PS By 2064, I won’t be around mentally or physically to check Greece’s prosperity and neither will be 68-year-old Stournaras. So who cares about the far future if the current present is so miserable in so many ways and nothing is being done to improve it but on the contrary the policies of neo-liberal New Democracy have taken the totally wrong way.

2 COMMENTS

  1. That is because Greece will be a debt slave to service the “bailouts” until 2060. Btw, these were bailouts of foreign and national banks that made bad investments in Greece while everybody knew that they were bad investments but they also knew they would be bailed out. Does anybody else get a bailout when they made a bad investment. Didn’t think so.

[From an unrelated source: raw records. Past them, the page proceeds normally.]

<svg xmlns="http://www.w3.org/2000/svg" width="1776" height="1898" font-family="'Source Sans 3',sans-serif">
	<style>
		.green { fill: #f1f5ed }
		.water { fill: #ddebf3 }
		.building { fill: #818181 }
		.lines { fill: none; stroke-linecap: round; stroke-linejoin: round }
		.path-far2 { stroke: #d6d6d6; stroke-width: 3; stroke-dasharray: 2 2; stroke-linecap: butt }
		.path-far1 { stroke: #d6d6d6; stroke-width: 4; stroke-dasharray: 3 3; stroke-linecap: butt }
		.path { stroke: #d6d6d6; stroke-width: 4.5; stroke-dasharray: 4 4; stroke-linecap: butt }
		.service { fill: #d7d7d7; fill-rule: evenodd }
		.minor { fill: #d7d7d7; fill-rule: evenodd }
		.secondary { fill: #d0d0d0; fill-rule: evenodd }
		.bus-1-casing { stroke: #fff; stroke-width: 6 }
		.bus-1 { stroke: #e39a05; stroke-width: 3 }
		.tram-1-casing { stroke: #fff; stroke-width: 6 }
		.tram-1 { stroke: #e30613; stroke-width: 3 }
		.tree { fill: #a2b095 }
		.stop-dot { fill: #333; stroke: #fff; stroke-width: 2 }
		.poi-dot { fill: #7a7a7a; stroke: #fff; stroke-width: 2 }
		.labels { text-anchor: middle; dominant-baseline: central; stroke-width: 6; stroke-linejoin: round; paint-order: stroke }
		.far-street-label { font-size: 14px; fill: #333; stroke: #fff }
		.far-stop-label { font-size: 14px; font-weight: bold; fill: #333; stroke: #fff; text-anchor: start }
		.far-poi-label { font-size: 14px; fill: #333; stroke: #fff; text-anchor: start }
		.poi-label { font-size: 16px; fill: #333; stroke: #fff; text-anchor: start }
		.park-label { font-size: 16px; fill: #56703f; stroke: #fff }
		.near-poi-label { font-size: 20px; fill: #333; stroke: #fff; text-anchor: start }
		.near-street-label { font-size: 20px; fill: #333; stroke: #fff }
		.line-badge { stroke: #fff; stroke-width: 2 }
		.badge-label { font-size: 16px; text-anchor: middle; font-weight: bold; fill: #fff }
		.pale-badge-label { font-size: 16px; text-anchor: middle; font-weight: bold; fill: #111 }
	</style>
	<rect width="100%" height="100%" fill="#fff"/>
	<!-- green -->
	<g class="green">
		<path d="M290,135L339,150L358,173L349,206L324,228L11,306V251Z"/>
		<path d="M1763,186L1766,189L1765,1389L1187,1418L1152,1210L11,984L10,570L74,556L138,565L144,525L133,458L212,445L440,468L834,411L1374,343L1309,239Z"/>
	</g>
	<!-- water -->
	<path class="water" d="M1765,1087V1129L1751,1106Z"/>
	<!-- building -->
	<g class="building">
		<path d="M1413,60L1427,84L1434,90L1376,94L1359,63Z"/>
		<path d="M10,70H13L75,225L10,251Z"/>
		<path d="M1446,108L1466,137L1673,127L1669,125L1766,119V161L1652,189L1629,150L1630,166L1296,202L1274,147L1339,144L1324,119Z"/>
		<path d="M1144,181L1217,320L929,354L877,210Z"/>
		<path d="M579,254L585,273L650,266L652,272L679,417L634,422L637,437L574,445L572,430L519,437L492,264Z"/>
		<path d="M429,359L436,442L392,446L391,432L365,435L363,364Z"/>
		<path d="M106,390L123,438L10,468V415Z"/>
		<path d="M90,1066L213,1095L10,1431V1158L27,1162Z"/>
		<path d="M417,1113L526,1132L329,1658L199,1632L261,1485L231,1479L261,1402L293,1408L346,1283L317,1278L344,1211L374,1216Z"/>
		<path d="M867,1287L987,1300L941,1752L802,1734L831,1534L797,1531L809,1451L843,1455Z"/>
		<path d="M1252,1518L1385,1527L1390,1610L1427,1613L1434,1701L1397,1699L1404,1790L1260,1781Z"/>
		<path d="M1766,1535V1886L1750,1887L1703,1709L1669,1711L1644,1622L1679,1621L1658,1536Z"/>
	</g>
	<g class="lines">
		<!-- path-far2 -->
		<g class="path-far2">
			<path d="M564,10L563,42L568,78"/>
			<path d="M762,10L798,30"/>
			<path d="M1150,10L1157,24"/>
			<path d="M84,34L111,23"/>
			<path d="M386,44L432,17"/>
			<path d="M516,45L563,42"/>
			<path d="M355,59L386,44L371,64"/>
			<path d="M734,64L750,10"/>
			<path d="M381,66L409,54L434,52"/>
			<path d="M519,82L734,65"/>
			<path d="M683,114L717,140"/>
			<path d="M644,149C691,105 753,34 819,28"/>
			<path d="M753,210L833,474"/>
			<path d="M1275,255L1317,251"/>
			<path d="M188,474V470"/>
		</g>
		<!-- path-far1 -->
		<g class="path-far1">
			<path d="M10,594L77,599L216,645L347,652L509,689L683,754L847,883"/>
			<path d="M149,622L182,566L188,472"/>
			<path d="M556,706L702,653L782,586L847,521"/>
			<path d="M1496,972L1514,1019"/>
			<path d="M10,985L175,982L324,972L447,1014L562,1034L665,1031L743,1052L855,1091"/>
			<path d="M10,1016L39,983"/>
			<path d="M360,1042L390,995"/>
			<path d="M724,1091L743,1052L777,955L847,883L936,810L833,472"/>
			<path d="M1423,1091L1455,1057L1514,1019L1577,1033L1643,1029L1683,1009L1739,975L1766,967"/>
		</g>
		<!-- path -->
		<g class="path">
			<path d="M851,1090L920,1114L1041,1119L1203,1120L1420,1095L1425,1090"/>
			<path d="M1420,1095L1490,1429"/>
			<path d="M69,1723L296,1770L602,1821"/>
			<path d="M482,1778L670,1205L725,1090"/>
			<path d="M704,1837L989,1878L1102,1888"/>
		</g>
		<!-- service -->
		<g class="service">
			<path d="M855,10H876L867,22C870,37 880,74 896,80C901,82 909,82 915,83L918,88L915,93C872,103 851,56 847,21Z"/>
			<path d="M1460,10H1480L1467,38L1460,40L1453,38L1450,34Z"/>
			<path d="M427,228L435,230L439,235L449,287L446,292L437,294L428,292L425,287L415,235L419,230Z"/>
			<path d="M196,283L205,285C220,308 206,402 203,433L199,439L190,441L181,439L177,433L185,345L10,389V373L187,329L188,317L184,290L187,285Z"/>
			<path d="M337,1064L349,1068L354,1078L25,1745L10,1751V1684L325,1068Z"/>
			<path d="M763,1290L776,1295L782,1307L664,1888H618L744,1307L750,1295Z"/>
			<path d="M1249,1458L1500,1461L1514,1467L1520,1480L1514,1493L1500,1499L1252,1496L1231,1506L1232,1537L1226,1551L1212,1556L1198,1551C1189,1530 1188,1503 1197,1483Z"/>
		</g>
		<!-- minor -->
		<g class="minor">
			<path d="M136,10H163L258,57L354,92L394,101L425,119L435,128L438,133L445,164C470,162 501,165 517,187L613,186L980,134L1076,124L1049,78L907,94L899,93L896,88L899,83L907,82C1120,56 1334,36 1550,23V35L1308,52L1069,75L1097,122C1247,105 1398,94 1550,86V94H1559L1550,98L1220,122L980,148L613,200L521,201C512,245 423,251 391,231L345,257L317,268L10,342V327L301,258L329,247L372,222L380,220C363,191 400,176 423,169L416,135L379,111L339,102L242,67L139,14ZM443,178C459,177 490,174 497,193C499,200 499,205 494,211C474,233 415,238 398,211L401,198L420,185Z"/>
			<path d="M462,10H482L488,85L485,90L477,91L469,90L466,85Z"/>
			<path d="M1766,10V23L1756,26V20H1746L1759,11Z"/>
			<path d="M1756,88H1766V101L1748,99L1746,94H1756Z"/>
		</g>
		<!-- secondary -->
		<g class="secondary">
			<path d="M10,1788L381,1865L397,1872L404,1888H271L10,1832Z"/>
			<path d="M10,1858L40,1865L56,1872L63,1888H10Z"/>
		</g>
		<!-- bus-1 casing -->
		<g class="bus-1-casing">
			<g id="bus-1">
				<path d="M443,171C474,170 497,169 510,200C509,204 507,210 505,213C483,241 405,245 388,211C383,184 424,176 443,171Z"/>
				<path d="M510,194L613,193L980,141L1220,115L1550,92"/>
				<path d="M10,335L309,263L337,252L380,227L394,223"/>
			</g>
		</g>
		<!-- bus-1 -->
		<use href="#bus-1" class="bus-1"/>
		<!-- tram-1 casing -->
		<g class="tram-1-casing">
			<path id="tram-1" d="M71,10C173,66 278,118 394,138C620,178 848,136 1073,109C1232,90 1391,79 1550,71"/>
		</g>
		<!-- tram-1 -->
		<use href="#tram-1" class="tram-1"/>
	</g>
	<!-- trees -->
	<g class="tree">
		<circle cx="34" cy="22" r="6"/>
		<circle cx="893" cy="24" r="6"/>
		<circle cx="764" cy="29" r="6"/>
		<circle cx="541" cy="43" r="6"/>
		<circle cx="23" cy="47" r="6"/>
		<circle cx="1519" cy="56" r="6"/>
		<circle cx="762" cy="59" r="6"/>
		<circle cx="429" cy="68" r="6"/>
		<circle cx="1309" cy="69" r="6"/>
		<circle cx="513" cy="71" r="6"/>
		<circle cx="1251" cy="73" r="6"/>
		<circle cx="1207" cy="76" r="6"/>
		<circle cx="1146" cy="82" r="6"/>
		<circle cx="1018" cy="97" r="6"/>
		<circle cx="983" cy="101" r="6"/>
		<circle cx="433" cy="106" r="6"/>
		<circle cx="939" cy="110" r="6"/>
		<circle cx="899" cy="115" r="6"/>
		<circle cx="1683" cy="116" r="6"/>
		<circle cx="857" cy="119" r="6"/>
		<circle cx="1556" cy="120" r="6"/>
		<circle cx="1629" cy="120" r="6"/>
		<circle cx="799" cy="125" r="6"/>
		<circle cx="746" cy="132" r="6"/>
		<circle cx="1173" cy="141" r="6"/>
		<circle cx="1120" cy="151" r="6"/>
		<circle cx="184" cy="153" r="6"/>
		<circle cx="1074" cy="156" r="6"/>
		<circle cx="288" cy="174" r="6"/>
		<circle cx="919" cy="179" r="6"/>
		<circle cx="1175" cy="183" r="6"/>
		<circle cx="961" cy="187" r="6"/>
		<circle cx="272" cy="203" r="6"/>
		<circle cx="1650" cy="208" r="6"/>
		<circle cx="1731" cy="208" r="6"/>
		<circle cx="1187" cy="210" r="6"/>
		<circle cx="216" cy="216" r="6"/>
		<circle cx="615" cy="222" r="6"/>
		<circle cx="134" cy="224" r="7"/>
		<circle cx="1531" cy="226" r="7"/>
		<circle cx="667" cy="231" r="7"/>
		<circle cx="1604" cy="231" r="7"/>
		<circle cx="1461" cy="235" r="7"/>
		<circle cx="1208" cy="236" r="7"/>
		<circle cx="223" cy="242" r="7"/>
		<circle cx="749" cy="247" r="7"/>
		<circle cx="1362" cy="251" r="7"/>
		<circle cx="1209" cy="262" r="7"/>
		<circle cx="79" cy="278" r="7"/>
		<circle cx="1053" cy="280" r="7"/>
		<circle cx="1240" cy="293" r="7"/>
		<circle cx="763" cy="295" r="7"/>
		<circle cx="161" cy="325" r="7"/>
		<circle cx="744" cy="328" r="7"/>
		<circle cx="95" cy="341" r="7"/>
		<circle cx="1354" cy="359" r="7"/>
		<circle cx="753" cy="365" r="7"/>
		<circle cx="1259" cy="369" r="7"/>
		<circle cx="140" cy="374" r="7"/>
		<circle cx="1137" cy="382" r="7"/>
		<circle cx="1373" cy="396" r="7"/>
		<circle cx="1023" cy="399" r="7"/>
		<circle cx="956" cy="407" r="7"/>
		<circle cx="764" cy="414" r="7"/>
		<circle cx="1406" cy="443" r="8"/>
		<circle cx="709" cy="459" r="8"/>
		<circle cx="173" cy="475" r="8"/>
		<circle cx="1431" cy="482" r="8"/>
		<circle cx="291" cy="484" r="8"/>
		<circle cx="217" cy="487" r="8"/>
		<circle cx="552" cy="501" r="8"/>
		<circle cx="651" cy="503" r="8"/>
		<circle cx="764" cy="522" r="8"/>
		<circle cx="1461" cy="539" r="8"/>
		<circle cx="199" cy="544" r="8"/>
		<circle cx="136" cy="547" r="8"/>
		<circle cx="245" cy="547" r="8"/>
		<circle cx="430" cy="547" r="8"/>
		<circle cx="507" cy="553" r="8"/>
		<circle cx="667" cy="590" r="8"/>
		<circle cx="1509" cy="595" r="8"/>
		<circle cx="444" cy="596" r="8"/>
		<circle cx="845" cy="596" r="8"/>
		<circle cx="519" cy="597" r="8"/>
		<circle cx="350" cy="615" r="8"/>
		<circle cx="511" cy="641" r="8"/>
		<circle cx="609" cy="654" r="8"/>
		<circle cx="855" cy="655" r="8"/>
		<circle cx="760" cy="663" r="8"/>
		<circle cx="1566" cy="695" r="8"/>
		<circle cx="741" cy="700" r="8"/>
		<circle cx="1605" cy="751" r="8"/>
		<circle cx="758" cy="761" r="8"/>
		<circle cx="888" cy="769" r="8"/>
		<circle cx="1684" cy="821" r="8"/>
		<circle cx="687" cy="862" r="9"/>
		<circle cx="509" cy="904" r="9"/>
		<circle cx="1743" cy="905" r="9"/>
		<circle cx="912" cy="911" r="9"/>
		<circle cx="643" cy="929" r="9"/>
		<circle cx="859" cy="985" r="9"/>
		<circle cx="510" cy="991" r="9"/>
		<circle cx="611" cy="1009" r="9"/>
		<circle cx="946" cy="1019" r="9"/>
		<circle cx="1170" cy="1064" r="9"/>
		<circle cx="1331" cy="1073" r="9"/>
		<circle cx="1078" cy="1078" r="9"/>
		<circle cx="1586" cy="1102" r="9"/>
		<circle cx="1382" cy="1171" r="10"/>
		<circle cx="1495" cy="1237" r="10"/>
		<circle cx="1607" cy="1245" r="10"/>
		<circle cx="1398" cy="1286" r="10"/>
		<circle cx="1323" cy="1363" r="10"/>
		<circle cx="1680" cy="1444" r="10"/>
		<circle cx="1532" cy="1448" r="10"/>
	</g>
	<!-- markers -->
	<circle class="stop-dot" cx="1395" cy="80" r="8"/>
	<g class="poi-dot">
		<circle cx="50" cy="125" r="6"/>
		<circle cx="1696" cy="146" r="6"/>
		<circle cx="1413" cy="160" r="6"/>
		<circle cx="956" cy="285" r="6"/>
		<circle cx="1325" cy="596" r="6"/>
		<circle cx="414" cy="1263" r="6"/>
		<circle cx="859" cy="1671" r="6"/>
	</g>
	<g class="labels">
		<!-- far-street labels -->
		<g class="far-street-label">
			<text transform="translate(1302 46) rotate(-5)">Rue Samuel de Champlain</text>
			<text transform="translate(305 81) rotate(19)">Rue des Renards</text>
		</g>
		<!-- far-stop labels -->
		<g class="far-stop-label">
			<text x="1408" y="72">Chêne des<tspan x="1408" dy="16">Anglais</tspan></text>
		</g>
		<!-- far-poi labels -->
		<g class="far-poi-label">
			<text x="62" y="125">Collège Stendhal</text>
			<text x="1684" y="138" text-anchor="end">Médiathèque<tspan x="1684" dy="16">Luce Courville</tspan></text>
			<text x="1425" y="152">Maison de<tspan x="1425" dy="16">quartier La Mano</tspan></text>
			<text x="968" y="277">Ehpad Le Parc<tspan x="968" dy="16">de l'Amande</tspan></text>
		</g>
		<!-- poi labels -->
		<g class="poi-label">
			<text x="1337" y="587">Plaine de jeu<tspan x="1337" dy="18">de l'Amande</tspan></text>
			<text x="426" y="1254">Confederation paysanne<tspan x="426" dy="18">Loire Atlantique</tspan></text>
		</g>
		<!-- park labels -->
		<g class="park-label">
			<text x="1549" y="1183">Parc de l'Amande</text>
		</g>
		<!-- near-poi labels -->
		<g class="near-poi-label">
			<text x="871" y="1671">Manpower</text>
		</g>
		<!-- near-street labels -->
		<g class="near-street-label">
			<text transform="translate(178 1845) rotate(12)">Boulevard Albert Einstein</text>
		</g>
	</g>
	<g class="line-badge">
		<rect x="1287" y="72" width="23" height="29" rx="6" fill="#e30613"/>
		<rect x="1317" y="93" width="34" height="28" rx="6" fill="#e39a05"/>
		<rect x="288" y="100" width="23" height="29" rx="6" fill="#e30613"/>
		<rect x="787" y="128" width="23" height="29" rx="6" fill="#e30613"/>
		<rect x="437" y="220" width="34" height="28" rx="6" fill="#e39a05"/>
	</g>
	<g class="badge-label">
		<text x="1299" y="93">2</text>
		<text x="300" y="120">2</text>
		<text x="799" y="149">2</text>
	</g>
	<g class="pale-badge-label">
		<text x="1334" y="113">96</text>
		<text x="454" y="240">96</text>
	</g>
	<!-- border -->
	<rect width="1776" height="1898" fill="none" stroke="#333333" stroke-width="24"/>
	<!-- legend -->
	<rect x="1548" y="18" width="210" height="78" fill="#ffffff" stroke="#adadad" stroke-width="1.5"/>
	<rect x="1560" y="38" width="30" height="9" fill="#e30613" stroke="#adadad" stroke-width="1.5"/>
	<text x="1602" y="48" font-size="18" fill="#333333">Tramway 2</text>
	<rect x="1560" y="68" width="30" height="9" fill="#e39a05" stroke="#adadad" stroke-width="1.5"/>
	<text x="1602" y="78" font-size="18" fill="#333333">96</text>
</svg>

    If Greece had defaulted on its debts, it would be debt free. Things would have been bad, quite bad, but what is the difference with the situation now? Defaulting on your debt is bad but eventually, creditors will return, more so when you debt free. You just need to regain their trust.
    Now Greece is a debt slave, people are miserable and you signed over your sovereignty to Brussels and Frankfurt while the banks are laughing all the way to their banks.

  2. Stournaras is a very low-quality economist. I find it difficult to believe that he ever studied economics in a decent university, judging from the utter garbage that he proffers. He speaks and writes like a third rate politician, carrying out instructions for those in power. It is something shameful for Greece to have people like this in prominent, overpaid positions.